Delicate material
Monsters, Arcola Theatre, London‘A play about the killing of James Bulger’
Monsters is a new hybrid of verbatim theatre, which combines dramatic monologues, interviews and transcripts from the Jamie Bulger murder case. But whilst the best verbatim theatre is fuelled by a need to expose the facts, the media-frenzy surrounding Bulger’s death threatened over-exposure, not neglect. Without this necessary driving-force the play lacks real purpose and veers off track – Niklas Radstrom spends more time questioning how he is telling his story than he does just telling it. The impression is that of a writer more concerned with the process of writing rather than the purpose behind it.
The play works best when Radstrom keeps things simple – when he lets Bulger’s murderers account for their own actions in their own words – but he repeatedly interrupts the action, steps outside his play and starts to deconstruct it. Time and again we are dragged reluctantly from the taut, terrifying interrogation scenes by the Chorus Leader (a preening Jeremy Killick) who philosophises grandly on the play’s ‘bigger’ questions. It is a fairly shoddy device, which takes a sledgehammer to the tension and casts doubt over the writer’s agenda.
It is only when the play stops trying so hard that it starts to speak. On the few occasions Radstrom focuses on one character and an empty stage his writing sheds its pretentious gloss. He stops listening to his own voice and begins to listen to his characters instead.
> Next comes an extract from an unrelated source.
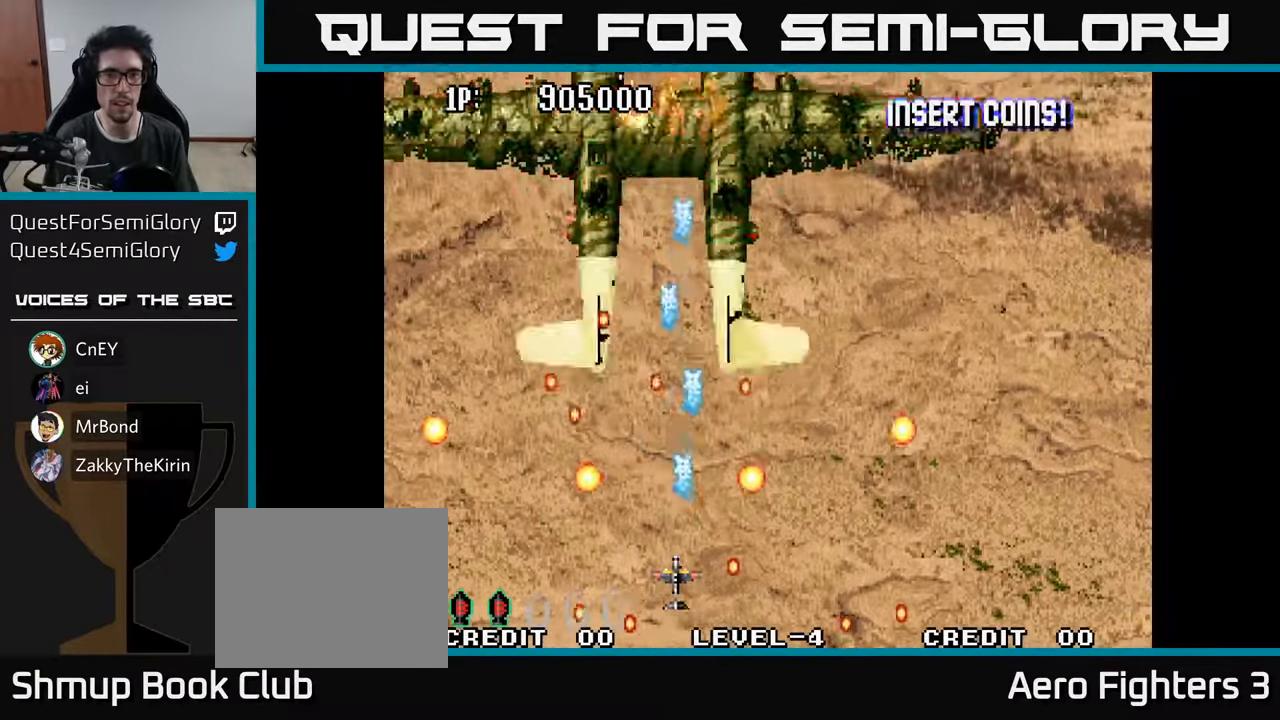
{"buttons": ["A", "DPAD_UP", "DPAD_RIGHT"], "left_stick": "center", "right_stick": "center", "events": [[83, "A", "up"], [100, "DPAD_LEFT", "up"], [166, "A", "down"], [266, "A", "up"], [333, "A", "down"], [400, "A", "up"], [400, "DPAD_RIGHT", "down"], [400, "DPAD_UP", "down"], [466, "A", "down"]]}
His sympathetic portrayal of the murderers’ parents is brave and stimulating and their monologues are careful, detailed and thick with emotion.
But I still don’t quite trust Radstrom’s approach to his delicate material. This suspicion crystallised with a scene entitled ‘Children Who have Murdered Other Children’. The scene consists of a wailing list from the chorus, detailing a range of child-on-child murders across the ages, with frank economy: ‘In 1920, a seven-year-old drowned a younger child because he wanted his toy aeroplane.’ To write a play that claims to shed some light on such murders, yet bundle this litany of deaths into one shocking throwaway scene, strikes me as insensitive and rash. So whilst Radstrom manages to harness real power from his raw material, I don’t think he has fully recognised the responsibility this power affords.